Despite criticism about the evidence of the effect of goal-directed therapy, one single method of minimal invasive cardiac output monitoring (Oesophagus Doppler) has even been officially recommended in the National Institute for Health and Clinical Excellence guidelines of the UK (http://www.nice.org.uk/guidance/MTG3). This decision has been criticized due to the lack of proof [24, 25], and the method may not be superior to a strategy of a neutral balance [26]. Other studies have not found benefices in a goal-directed fluid approach [10, 12, 2630], have not found benefit using a restrictive fluid approach [31] or even have worse outcome in physically fit patients [5].

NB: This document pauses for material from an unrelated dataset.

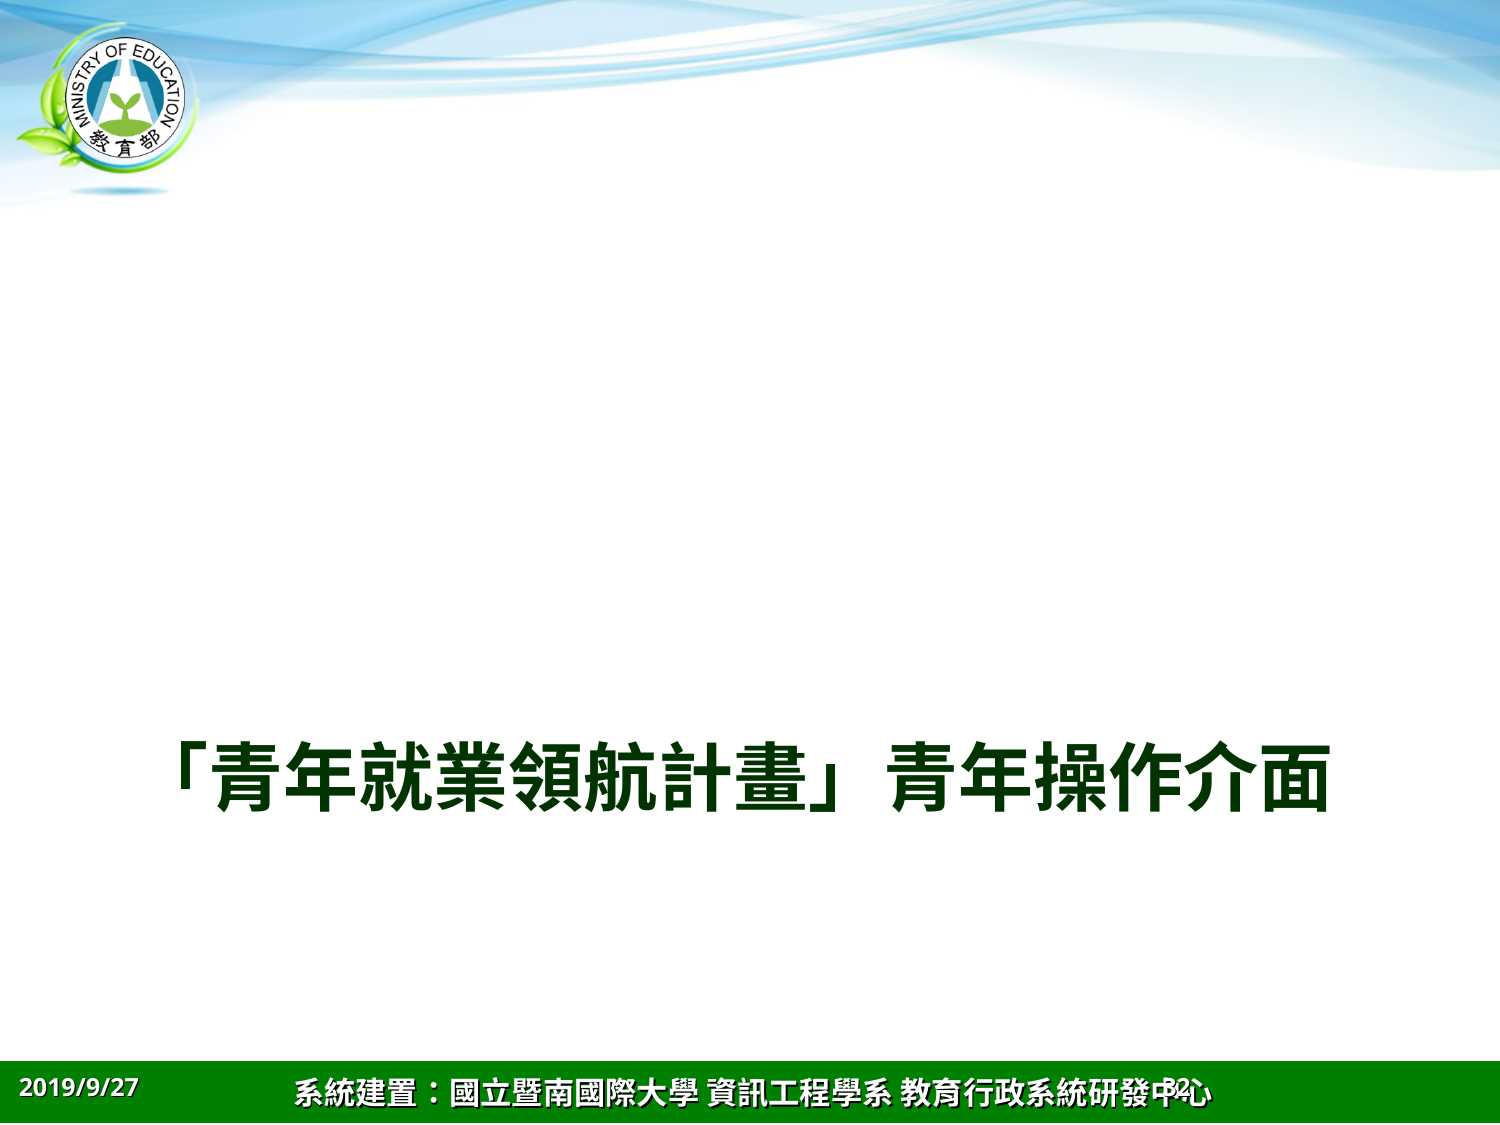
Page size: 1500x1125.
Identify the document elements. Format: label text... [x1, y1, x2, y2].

It is biologically plausible that the right amount of fluid given at the right time increase oxygen delivery to the organs and thereby benefit patient outcome. There has been a meta-analysis confirming that a GDFT approach may decrease postoperative complications. However, many included studies are small single centre studies with a high risk of bias or methodological limitations [1, 32, 6]. The effect on outcome in these studies is mostly small. An even statistical distribution of different studies with a small effect size would consequently result in a number of studies that would show no effect or even harm. The marked overweight of studies with a small positive effect on outcome may indicate a publication bias favouring trials with positive results. This may mask limitations of the arterial-line-based GDFT method that we report. Other studies investigating high-risk surgical patients do not report the exclusion rate due to atrial fibrillation when this condition restricted the GDFT method used [5, 9].

The OPTIMIZE trial with a study population of 734 patients is the largest trial on GDFT to date. It could not show a reduction of complications after perioperative arterial-line-based GDFT. However, when including the OPTIMIZE trial in an updated Cochrane meta-analysis, it indicates a reduced complication rate [10].

Goal-directed fluid therapy may be more important in a high-risk surgery population than in a relatively healthy population. Limitations of the method with an arterial-line-based monitor may cause exclusion of a patient group who may benefit most of the treatment. In the UK, it is recommended to use an Oesophagus Doppler to guide fluid therapy preoperatively. The same limitations that apply to the arterial-line-based method (exclusion of patient with atrial fibrillation and laparoscopic procedures) would apply to this method too.

Conclusions

Our primary goal was to investigate if high-risk surgical patients benefit from SVV-guided fluid therapy. This question still remains open. A majority of our patients had to be excluded from the trial due to methodological limitations. This leaves the question whether or not an arterial-line-based cardiac output monitor is the best method to guide fluid therapy in high-risk surgical patients.